With 108 William Carey students to accommodate in the small anatomy lab available at Southern Miss, he adds, “we just couldn’t figure out the logistics to get everybody through there on a reproducible basis.
“We compensated by using Anatomy.TV,” says Hisley, who was familiar with the Primal Pictures 3D anatomical software from his previous position as an associate professor at Touro University-California.
Hisley had been impressed by Anatomy.TV at Touro, which had a limited license for the product at the time, and his interest grew when he and some of his William Carey colleagues saw it demonstrated at conferences of the American Association of Clinical Anatomists and the American Association of Anatomists.
Primal Pictures gave William Carey free access for a month to Anatomy.TV for all students in the wake of the tornadoes. The university purchased an unlimited license, allowing students continued access to the Primal Pictures product.
The students already were about a month into the head and neck anatomy course before the tornado hit. “So fortunately, they did have some dissection experience,” Hisley says. “The last half of the course was digital.”
Asked how things worked out given the inability to have students do actual dissection for much of the semester, Hisley replies: “…although anatomical dissection has 3D spatial and haptic components to it that aid in developing an intuitive sense of how human morphological regions and sub-regions are organized, the Anatomy.TV substitute experience worked well in allowing students, via 3D manipulation, to gain some of the same insights and provided a good foundation for very good examination performance.”

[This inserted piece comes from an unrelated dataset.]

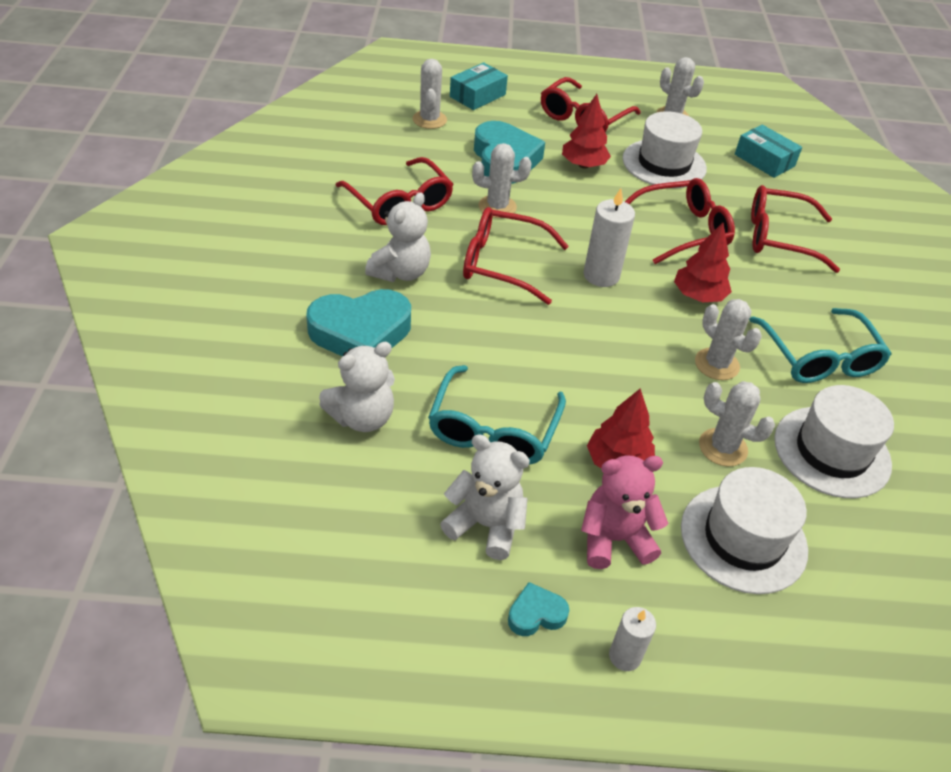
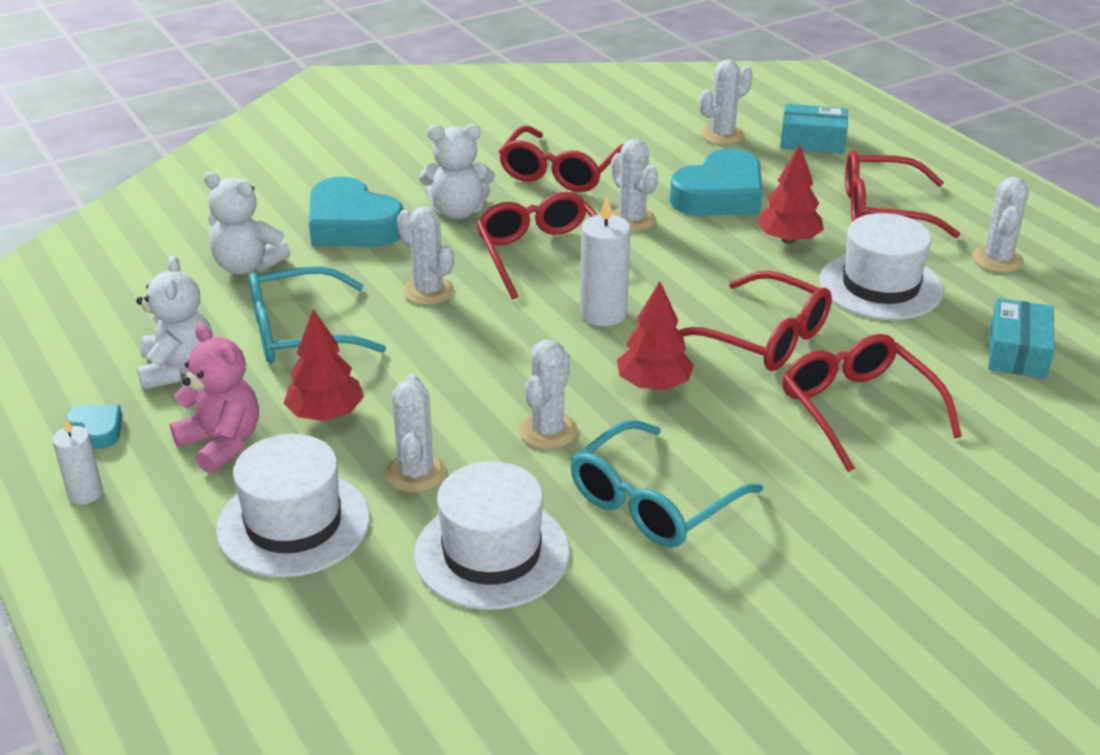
camera: 60 degrees right, 10 degrees down
none -> white cactus [397,206,454,305]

Additionally, Anatomy.TV allows students to “get a sense of 3D spatial configurations from any viewpoint — something difficult to accomplish with a cadaver laying in a specific position,” Hisley says. “That’s one of the great saving graces of applications like Anatomy.TV. You can’t rotate the cadaver, but you can rotate Anatomy.TV into an orientation that kind of approximates how you’re working on the cadaver – but you have more flexibility.”

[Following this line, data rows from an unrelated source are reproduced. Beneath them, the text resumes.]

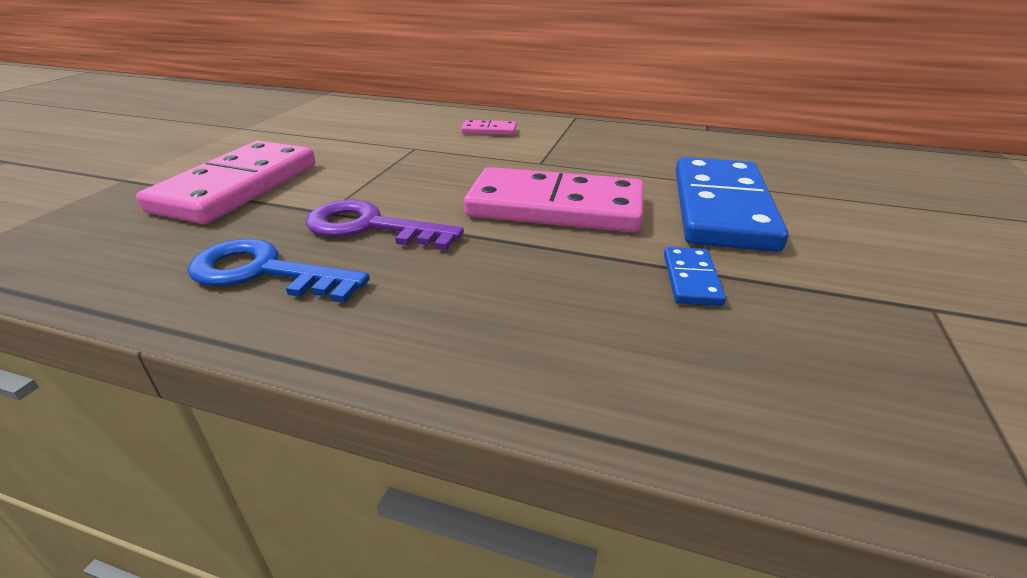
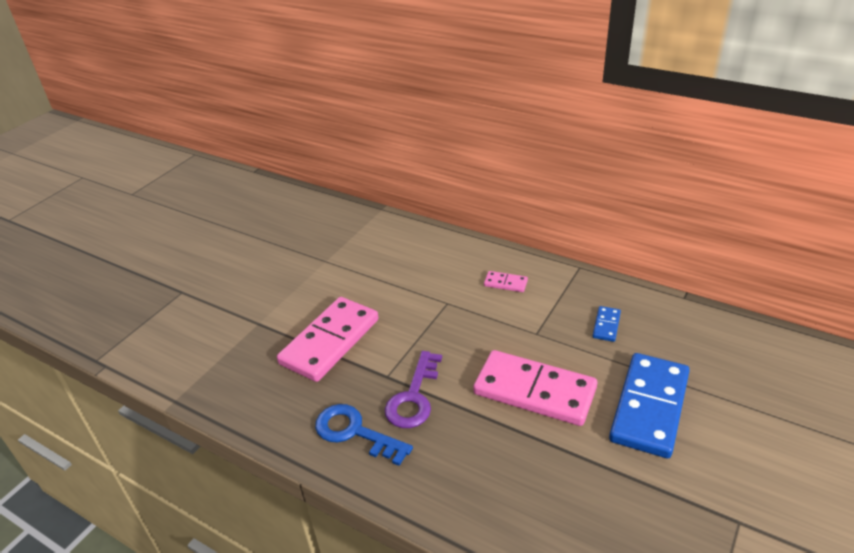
camera: 15 degrees right, 5 degrees up
purple key [306,200,464,250] -> purple key turned 105 degrees counterclockwise [385,351,442,428]
blue domino [664,247,726,306] -> blue domino moved to [593,306,621,342]

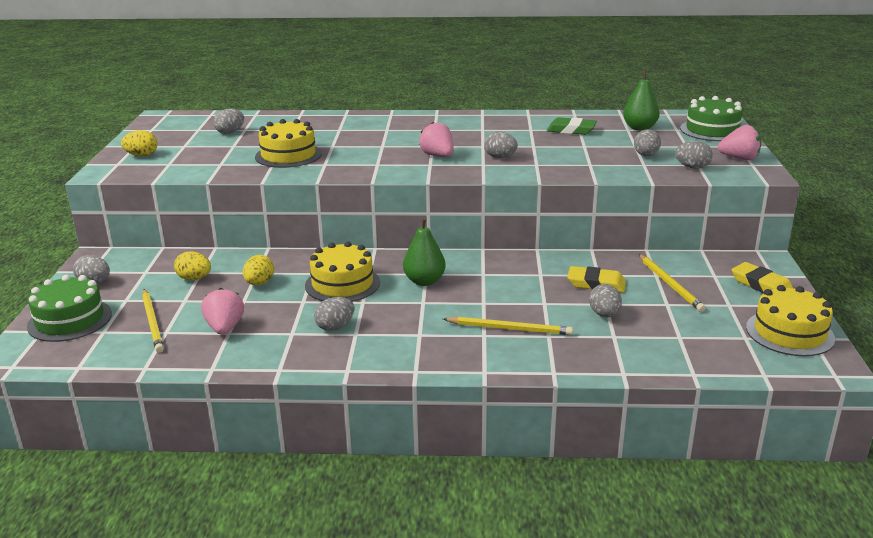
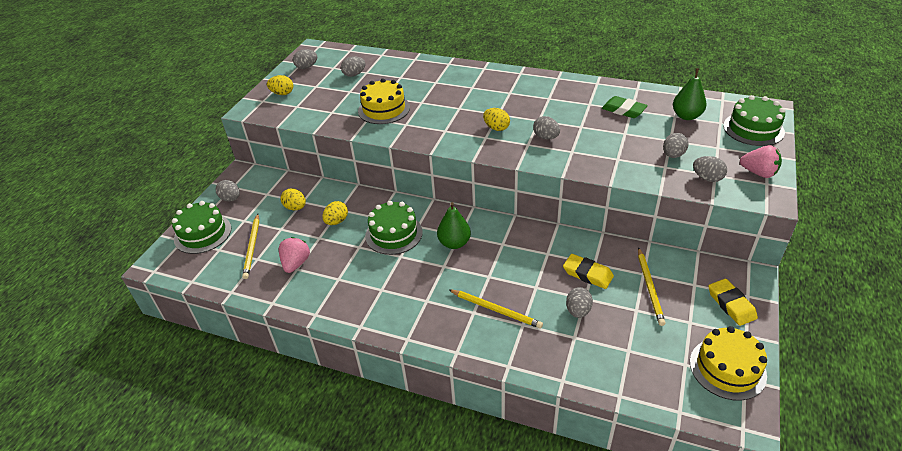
camera: 20 degrees right, 15 degrees up
yellow cake [305,241,380,302] -> green cake [365,201,423,255]
grey egg [314,297,354,331] -> grey egg moved to [293,49,317,69]
pink strawberry [419,122,454,157] -> yellow egg [483,108,510,131]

When medical students returned in August 2017 for the fall semester, a gleaming new and enlarged anatomy lab awaited them.
“It was very impressive,” Hisley says. “This was a product of a very good administration pushing hard.”
And with the anatomy lab rebuilt bigger and better than ever, Anatomy.TV continues to be used to enhance student learning. For example, Holtzman, assistant professor of preclinical sciences, incorporates images from Anatomy.TV in her gross anatomy lectures. “And I encourage them to go find the image on their own in Anatomy.TV so it’s an interactive image instead of the still image that I show them,” Holtzman says.
We encourage students to use it. In fact, we encourage anyone to use it in the undergraduate or graduate curriculum if we come upon them.
And Hisley sees plenty of possibilities to expand how William Carey faculty and students use the Primal Pictures product.
“Anatomy.TV, in my opinion, presents remarkable opportunities to understand how students learn anatomy, based on the classes of structures and annotations they use in the course of applying the application. Is it detailed structure, or is it group structure? Is it orientation? Is it the ability to ghost things, or solidify things, or hide things as you’re moving through a certain space?
“For instance, as you’re moving through the mediastinum of the thorax, you ghost the heart, and you’re looking at the posterior mediastinum. Then you hide the heart completely. You get a sense that the heart was there, but now you understand why you couldn’t see something – and sometimes why you can’t see something when you’re looking down at the actual cadaver.”
The William Carey anatomy faculty are already developing a research project with Primal Pictures “to meld augmented reality with the Primal images data sets,” using some of Anatomy.TV’s polymesh structures of the lower extremities, Hisley says.
“We are consistently going to extend our involvement with Anatomy.TV, in terms of its integration with lectures and labs,” he adds. “We’re going to keep pushing it. This is the kind of knowledge that can assist students for all four years of medical school.”